Although the situation on the ground was chaotic, a small Defense Department team had been working behind the scenes for months to develop an unprecedented, streamlined system that could handle the crush. Although many deserving Afghans could not be evacuated, this system ultimately saved some 76,000 loyal Afghan allies and helped another 45,000 Americans and NATO partners escape imminent danger.
To speed the process as the crisis deepened and the evacuation became inevitable, a team headed by Hila Hanif went operational on a 24/7 schedule. It reached across the U.S. government to simplify and broaden approvals for the evacuation of eligible Afghans, including uniformed women, special forces, pilots and security sector civilians.
“The [Afghan] withdrawal as a whole has taken some punches,” said Assistant Secretary of Defense Ely Ratner. “But the actual feat of saving over 120,000 individuals in such a condensed period of time was a bureaucratic miracle, and this team was the driving force in making that happen.

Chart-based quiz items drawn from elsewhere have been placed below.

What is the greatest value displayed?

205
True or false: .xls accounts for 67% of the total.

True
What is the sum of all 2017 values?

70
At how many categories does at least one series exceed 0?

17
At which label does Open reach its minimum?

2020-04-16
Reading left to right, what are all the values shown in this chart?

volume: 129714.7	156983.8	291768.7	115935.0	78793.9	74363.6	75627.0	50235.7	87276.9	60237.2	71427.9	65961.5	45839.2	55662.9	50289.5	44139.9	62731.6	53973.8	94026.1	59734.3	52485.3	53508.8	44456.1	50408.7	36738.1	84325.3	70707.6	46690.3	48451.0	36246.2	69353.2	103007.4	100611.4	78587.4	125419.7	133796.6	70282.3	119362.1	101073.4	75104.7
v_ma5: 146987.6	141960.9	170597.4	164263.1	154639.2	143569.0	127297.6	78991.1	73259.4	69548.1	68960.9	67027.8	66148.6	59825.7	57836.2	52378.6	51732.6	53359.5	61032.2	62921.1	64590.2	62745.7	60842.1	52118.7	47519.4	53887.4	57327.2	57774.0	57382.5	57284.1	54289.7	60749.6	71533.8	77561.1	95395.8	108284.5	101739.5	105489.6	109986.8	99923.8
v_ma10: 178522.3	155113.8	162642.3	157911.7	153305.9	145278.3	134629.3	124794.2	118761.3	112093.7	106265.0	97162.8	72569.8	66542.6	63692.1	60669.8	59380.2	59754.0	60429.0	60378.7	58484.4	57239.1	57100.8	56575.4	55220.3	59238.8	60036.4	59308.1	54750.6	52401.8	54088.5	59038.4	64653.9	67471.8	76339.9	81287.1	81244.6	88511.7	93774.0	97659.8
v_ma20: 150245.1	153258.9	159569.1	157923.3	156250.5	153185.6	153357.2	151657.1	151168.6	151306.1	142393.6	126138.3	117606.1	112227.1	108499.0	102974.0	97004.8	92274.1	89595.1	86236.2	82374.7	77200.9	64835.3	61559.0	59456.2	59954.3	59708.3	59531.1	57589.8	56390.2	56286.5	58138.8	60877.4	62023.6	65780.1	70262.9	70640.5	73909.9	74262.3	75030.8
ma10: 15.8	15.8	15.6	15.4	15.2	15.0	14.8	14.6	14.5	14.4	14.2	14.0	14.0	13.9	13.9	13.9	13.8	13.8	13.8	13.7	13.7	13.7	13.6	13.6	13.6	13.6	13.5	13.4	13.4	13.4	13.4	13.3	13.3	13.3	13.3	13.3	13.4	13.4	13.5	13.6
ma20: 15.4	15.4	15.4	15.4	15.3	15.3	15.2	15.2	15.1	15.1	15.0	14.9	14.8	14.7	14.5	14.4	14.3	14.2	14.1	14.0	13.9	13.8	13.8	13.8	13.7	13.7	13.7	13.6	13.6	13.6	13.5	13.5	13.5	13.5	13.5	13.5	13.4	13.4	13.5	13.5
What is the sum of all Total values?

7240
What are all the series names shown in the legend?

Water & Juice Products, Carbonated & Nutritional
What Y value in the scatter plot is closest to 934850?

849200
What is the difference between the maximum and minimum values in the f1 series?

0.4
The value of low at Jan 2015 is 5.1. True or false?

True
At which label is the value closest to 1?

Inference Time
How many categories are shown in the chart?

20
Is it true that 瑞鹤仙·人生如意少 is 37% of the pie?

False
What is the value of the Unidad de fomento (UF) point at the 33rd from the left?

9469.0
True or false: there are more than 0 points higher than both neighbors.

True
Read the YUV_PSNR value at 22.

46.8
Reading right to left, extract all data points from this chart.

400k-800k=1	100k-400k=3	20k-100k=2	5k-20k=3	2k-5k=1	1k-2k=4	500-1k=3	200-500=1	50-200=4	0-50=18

The heroism and selflessness they exhibited is a little beyond description.”
Paul McHale, a former assistant secretary of defense, said the situation was “not business as usual.”
“They were working under unprecedented pressure … and in crisis mode to save lives by moving thousands of people from a war zone to safety,” McHale said. “The team’s accomplishment was extraordinary.”
By the spring of 2021, as security conditions deteriorated, the 22-member team had shifted from a focus on policy issues to planning for quick and safe evacuation of Americans, eligible Afghans and other allies.
Hanif, who fled Afghanistan as a child, was described as the “intellectual and process engine” of the team. Umid Khikmatov, the team’s lead for humanitarian affairs and a U.S. Air Force reservist and immigrant from Uzbekistan, began an interagency effort to slash special immigrant visa processing times.
By early summer, the team had an agreement that enabled the Defense Department to submit names of Afghans directly to the State Department’s Priority 1 refugee referral system, starting with 10,000 members of Afghanistan’s security sector judged most at risk of retribution.
Typically, there are just a few dozen Priority 1 refugees a year throughout the world, said Kenneth Handelman, the principal director of the Defense Department’s Afghanistan-Pakistan-Central Asia Policy Office.
When the evacuation turned imminent, the group secured another agreement from the State Department to enter names directly into State’s system and create a process to communicate with the Defense Department. It opened a channel to manage the vetting, paperwork and senior officials’ approvals, and to relay the results to Afghans waiting for assistance.
Each refugee received a five-digit case number that served as a gate ticket, Handelman said. All told, the system allowed service members, veterans and DOD civilians to put thousands more Afghans on evacuation flights than would otherwise have been possible.
“They established their own pipeline into the refugee system,” Handelman said. “They did the job because it was critical, and it had to be done.”
As the project progressed, U.S. veterans of the 20-year Afghan war and active-duty service members joined as volunteers. Hanif said the emotional strain on everyone was enormous.
“Everybody in the U.S. government cared about the people they worked with—the embassy staff, the military members, the interpreters … having to choose and prioritize among human beings was difficult,” she said.
Ahead of the harried August airlift, Hanif’s team had made a number of decisions that included arranging military bases for temporary housing, untangling issues across the DOD and keeping the government’s senior decision-makers apprised of the withdrawal process.
Ratner, who had become assistant secretary a week before Kabul fell, said that throughout the first half of 2021, Hanif’s unit pushed for the government to prepare better for what they saw coming.
“The team was rallying and organizing on the policy front and organizing within the Pentagon,” Ratner said. “They were really the connective tissue of everyone joining the effort—the U.S. Central Command and Joint Staff and people on the ground in Kabul. They built something out of nothing and accomplished something that was unprecedented.”
Team member Khikmatov said as the situation progressed, it became clear that Afghanistan would quickly fall to the Taliban. “Our motto became, ‘One life at a time, keep pushing,’” Khikmatov said.